• Problem statement:
Across all the records, filter for lines with the word "degrees" and copy them.

• Supplied information:
================

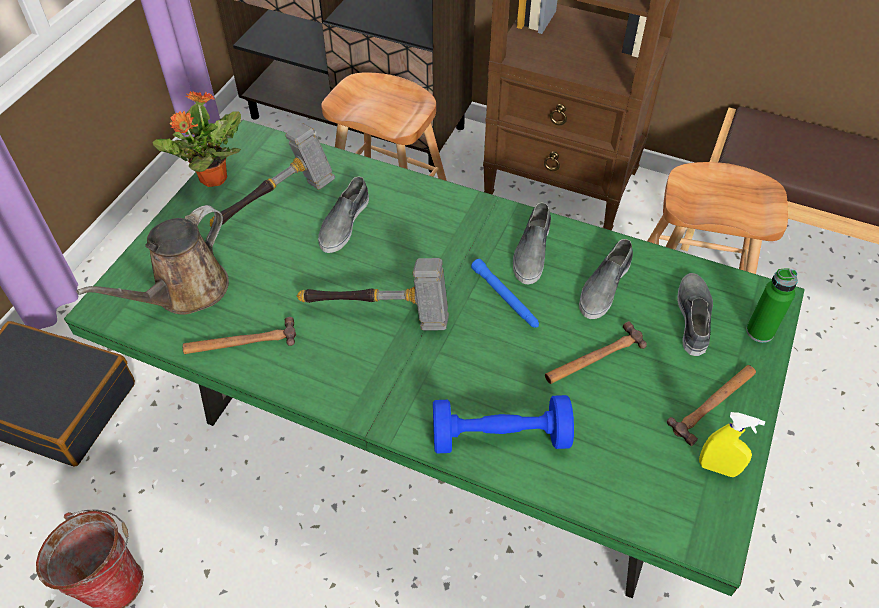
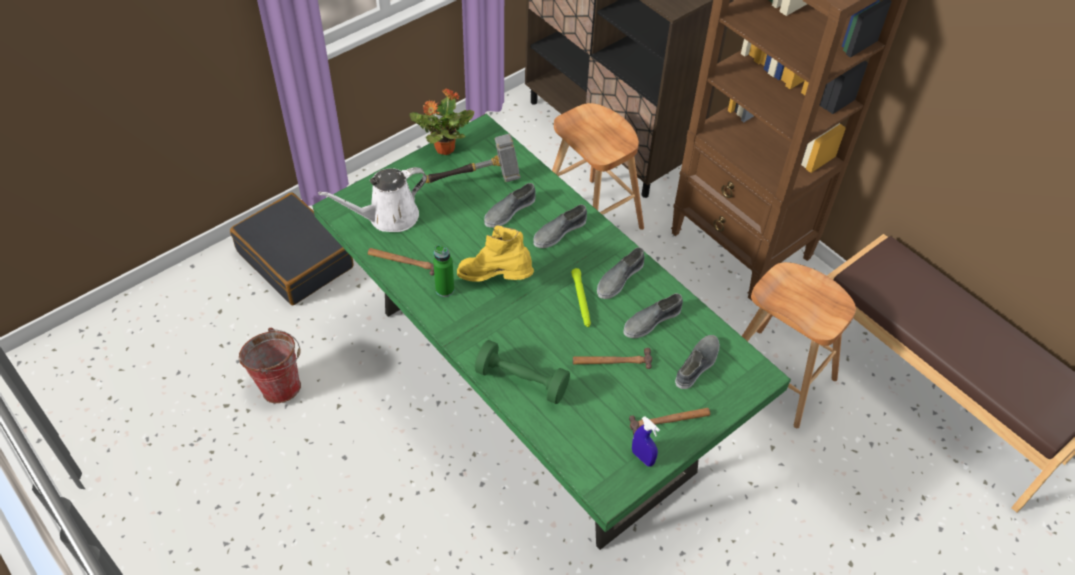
camera: 25 degrees right, 0 degrees up
brown watering can [76,205,229,315] -> white watering can [318,167,427,232]
hammer [297,258,449,330] -> yellow boot [457,225,534,282]
blue dumbbell [433,395,574,453] -> green dumbbell [474,340,570,404]
blue flashlight [471,259,539,328] -> green flashlight [571,268,591,327]
yellow spray bottle [699,412,765,477] -> blue spray bottle [632,416,660,466]
green bottle [746,269,798,343] -> green bottle moved to [433,245,454,297]
none -> grey shoe [533,204,587,248]

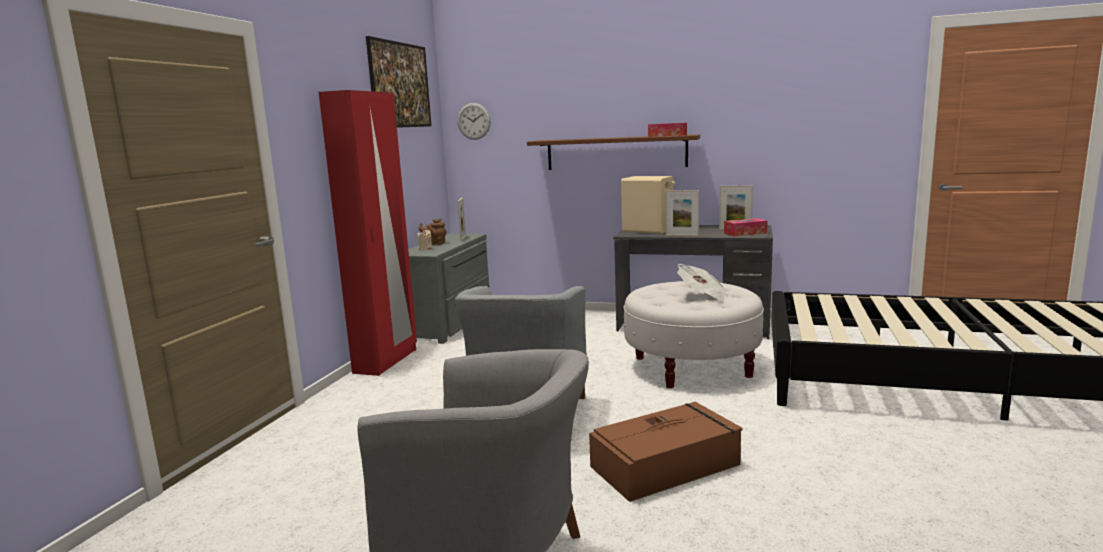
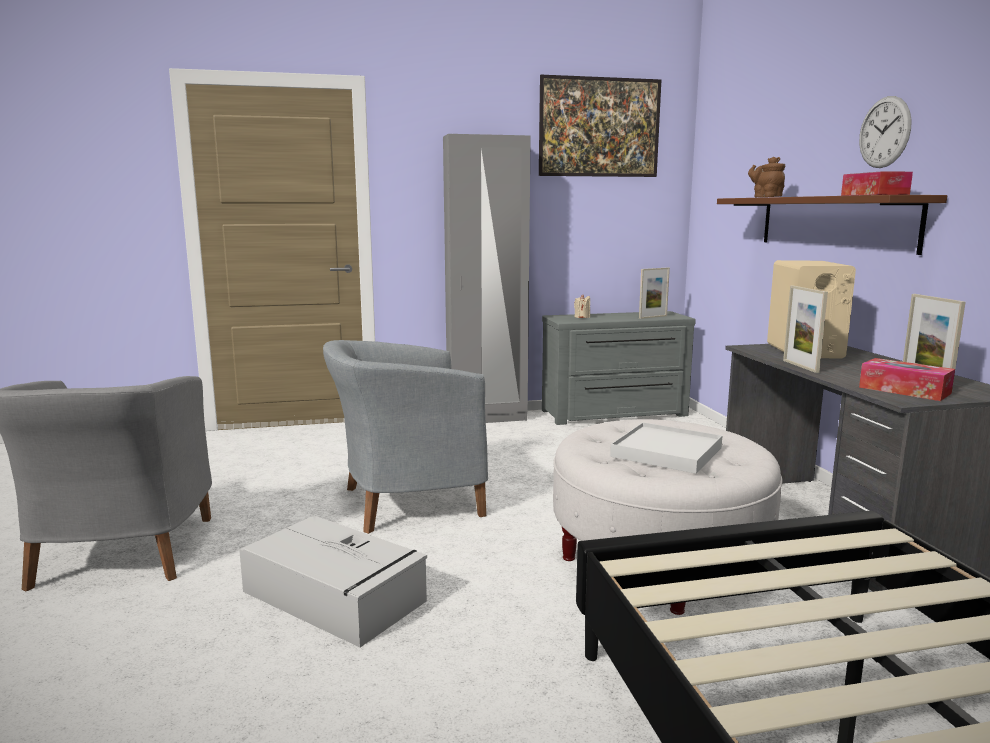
camera: 60 degrees right, 0 degrees up
red wardrobe [319,90,417,376] -> grey wardrobe [443,134,531,423]
brown teapot [419,219,447,245] -> brown teapot moved to [748,157,785,197]
wall clock [457,103,491,140] -> wall clock moved to [859,96,912,168]
brown storage box [589,402,743,502] -> grey storage box [239,516,427,647]
newspaper [677,264,728,301] -> white tray [610,422,722,474]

================

• Written response:
camera: 25 degrees right, 0 degrees up
camera: 60 degrees right, 0 degrees up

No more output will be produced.